* [Instructions for the task]: The expected answer is the data below, printed verbatim without its pictures.

Dataset entries
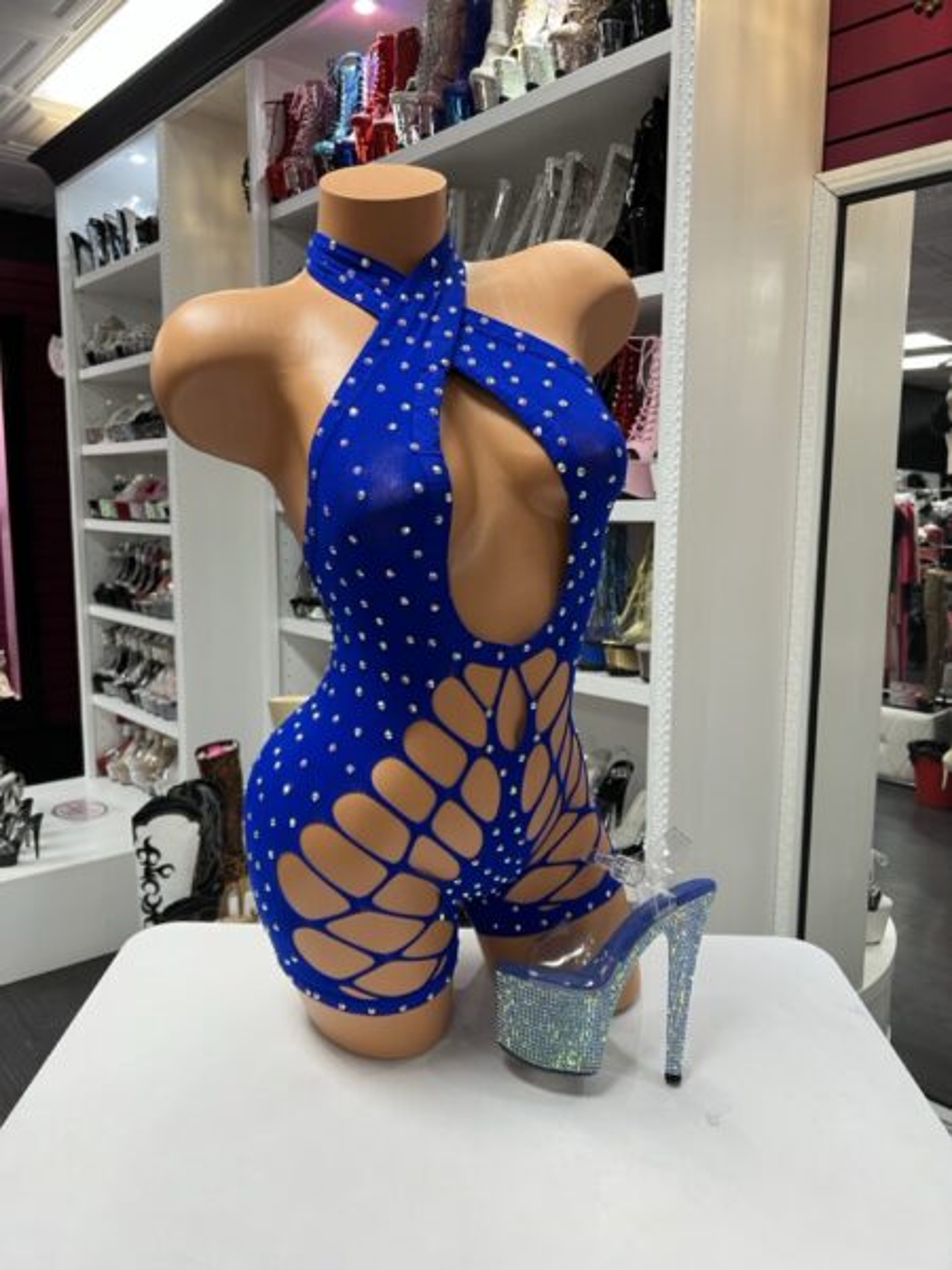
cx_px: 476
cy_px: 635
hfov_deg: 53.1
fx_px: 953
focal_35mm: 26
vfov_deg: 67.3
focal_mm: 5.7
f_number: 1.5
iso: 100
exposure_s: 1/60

* [Answer to this exercise]:
cx_px: 476
cy_px: 635
hfov_deg: 53.1
fx_px: 953
focal_35mm: 26
vfov_deg: 67.3
focal_mm: 5.7
f_number: 1.5
iso: 100
exposure_s: 1/60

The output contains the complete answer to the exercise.